____ Records shown

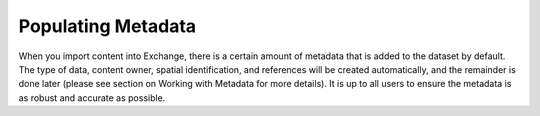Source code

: Populating Metadata
===================

When you import content into Exchange, there is a certain amount of metadata that is added to the dataset by default. The type of data, content owner, spatial identification, and references will be created automatically, and the remainder is done later (please see section on Working with Metadata for more details). It is up to all users to ensure the metadata is as robust and accurate as possible.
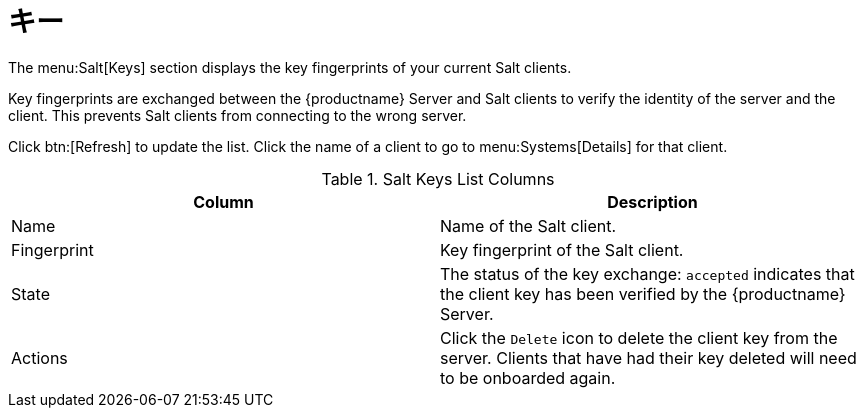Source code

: [[ref-salt-keys]]
= キー

The menu:Salt[Keys] section displays the key fingerprints of your current Salt clients.

Key fingerprints are exchanged between the {productname} Server and Salt clients to verify the identity of the server and the client. This prevents Salt clients from connecting to the wrong server.

Click btn:[Refresh] to update the list. Click the name of a client to go to menu:Systems[Details] for that client.

[[salt-keys-columns]]
[cols="1,1", options="header"]
.Salt Keys List Columns
|===
| Column      | Description
| Name        | Name of the Salt client.
| Fingerprint | Key fingerprint of the Salt client.
| State       | The status of the key exchange: ``accepted`` indicates that the client key has been verified by the {productname} Server.
| Actions     | Click the ``Delete`` icon to delete the client key from the server.
Clients that have had their key deleted will need to be onboarded again.
|===
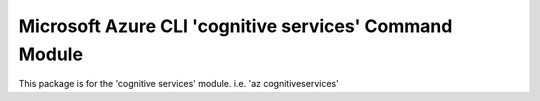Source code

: Microsoft Azure CLI 'cognitive services' Command Module
=======================================================

This package is for the 'cognitive services' module.
i.e. 'az cognitiveservices'


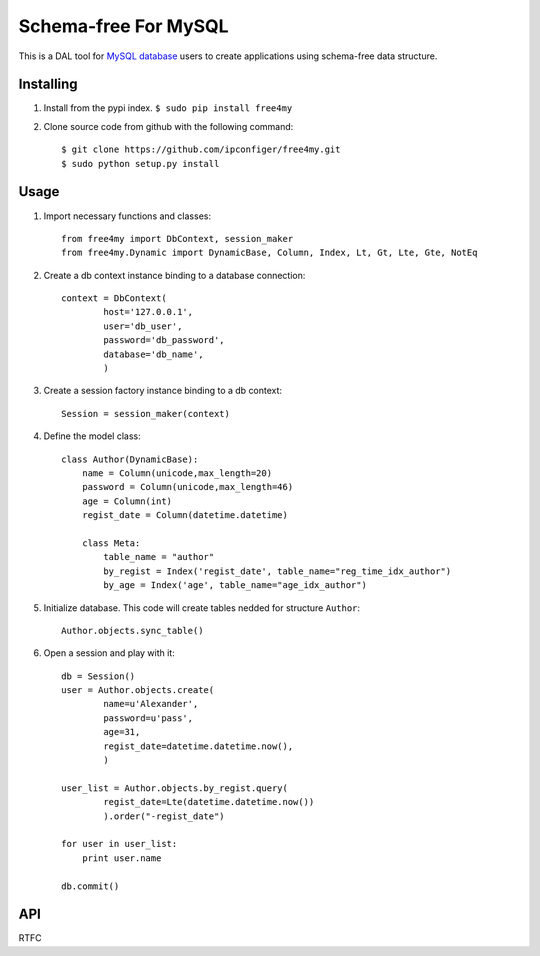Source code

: Schema-free For MySQL
=====================

This is a DAL tool for `MySQL database`_ users to create applications using schema-free data structure.

.. _MySQL database: http://www.mysql.com/


Installing
----------

#. Install from the pypi index. ``$ sudo pip install free4my``

#.  Clone source code from github with the following command::

        $ git clone https://github.com/ipconfiger/free4my.git
        $ sudo python setup.py install


Usage
-----

#. Import necessary functions and classes::

    from free4my import DbContext, session_maker
    from free4my.Dynamic import DynamicBase, Column, Index, Lt, Gt, Lte, Gte, NotEq

#. Create a db context instance binding to a database connection::

    context = DbContext(
            host='127.0.0.1',
            user='db_user',
            password='db_password',
            database='db_name',
            )

#. Create a session factory instance binding to a db context::

    Session = session_maker(context)

#. Define the model class::

    class Author(DynamicBase):
        name = Column(unicode,max_length=20)
        password = Column(unicode,max_length=46)
        age = Column(int)
        regist_date = Column(datetime.datetime)

        class Meta:
            table_name = "author"
            by_regist = Index('regist_date', table_name="reg_time_idx_author")
            by_age = Index('age', table_name="age_idx_author")

#. Initialize database. This code will create tables nedded for structure ``Author``::

    Author.objects.sync_table()

#. Open a session and play with it::

    db = Session()
    user = Author.objects.create(
            name=u'Alexander',
            password=u'pass',
            age=31,
            regist_date=datetime.datetime.now(),
            )

    user_list = Author.objects.by_regist.query(
            regist_date=Lte(datetime.datetime.now())
            ).order("-regist_date")

    for user in user_list:
        print user.name

    db.commit()


API
---

RTFC


.. vim:ai:et:ts=4:sw=4:sts=4:

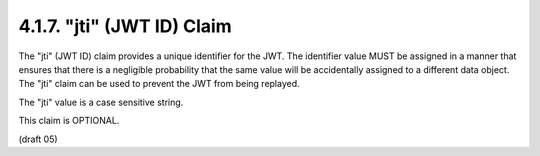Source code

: .. _jwt.id:
.. _jwt.jti:

4.1.7. "jti" (JWT ID) Claim
^^^^^^^^^^^^^^^^^^^^^^^^^^^^^^^^^^^^^^^

The "jti" (JWT ID) claim provides a unique identifier for the JWT.
The identifier value MUST be assigned in a manner that ensures that
there is a negligible probability that the same value will be
accidentally assigned to a different data object.  The "jti" claim
can be used to prevent the JWT from being replayed.  

The "jti" value is a case sensitive string.  

This claim is OPTIONAL.

(draft 05)


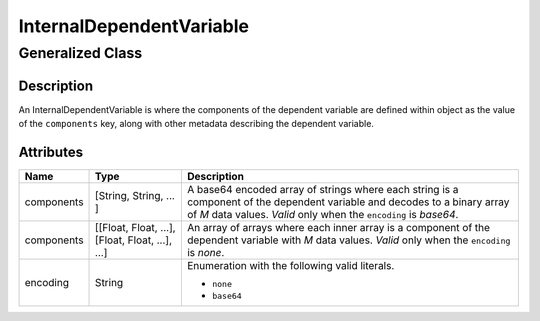 

.. _internal_uml:

=========================
InternalDependentVariable
=========================

-----------------
Generalized Class
-----------------

.. raw:: html

    <a class="btn btn-default" href=./dependent_variable.html#_dependent-var-uml>
    DependentVariable </a>


Description
***********

An InternalDependentVariable is where the components of the dependent variable
are defined within object as the value of the ``components`` key, along with
other metadata describing the dependent variable.


Attributes
**********

.. cssclass:: table-bordered table-hover table-striped

===============  =======================    =====================
Name             Type                       Description
===============  =======================    =====================
components       [String, String, ... ]     A base64 encoded array of strings
                                            where each string is a component of
                                            the dependent variable and decodes
                                            to a binary array of `M` data
                                            values. `Valid` only when the
                                            ``encoding`` is `base64`.

components       [[Float, Float, ...],      An array of arrays where each inner
                 [Float, Float, ...],       array is a component of the
                 ...]                       dependent variable with `M` data
                                            values. `Valid` only when the
                                            ``encoding`` is `none`.
encoding         String                     Enumeration with the following valid
                                            literals.

                                            - ``none``
                                            - ``base64``
===============  =======================    =====================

________

Begin at the first line of the data above and repeat each line exactly, stopping after the line containing "from free4my.Dynamic import". Omit the pictures.

Task result —
Source code

: Populating Metadata
===================

When you import content into Exchange, there is a certain amount of metadata that is added to the dataset by default. The type of data, content owner, spatial identification, and references will be created automatically, and the remainder is done later (please see section on Working with Metadata for more details). It is up to all users to ensure the metadata is as robust and accurate as possible.
Source code

: [[ref-salt-keys]]
= キー

The menu:Salt[Keys] section displays the key fingerprints of your current Salt clients.

Key fingerprints are exchanged between the {productname} Server and Salt clients to verify the identity of the server and the client. This prevents Salt clients from connecting to the wrong server.

Click btn:[Refresh] to update the list. Click the name of a client to go to menu:Systems[Details] for that client.

[[salt-keys-columns]]
[cols="1,1", options="header"]
.Salt Keys List Columns
|===
| Column      | Description
| Name        | Name of the Salt client.
| Fingerprint | Key fingerprint of the Salt client.
| State       | The status of the key exchange: ``accepted`` indicates that the client key has been verified by the {productname} Server.
| Actions     | Click the ``Delete`` icon to delete the client key from the server.
Clients that have had their key deleted will need to be onboarded again.
|===
Source code

: Microsoft Azure CLI 'cognitive services' Command Module
=======================================================

This package is for the 'cognitive services' module.
i.e. 'az cognitiveservices'


Source code

: Schema-free For MySQL
=====================

This is a DAL tool for `MySQL database`_ users to create applications using schema-free data structure.

.. _MySQL database: http://www.mysql.com/


Installing
----------

#. Install from the pypi index. ``$ sudo pip install free4my``

#.  Clone source code from github with the following command::

        $ git clone https://github.com/ipconfiger/free4my.git
        $ sudo python setup.py install


Usage
-----

#. Import necessary functions and classes::

    from free4my import DbContext, session_maker
    from free4my.Dynamic import DynamicBase, Column, Index, Lt, Gt, Lte, Gte, NotEq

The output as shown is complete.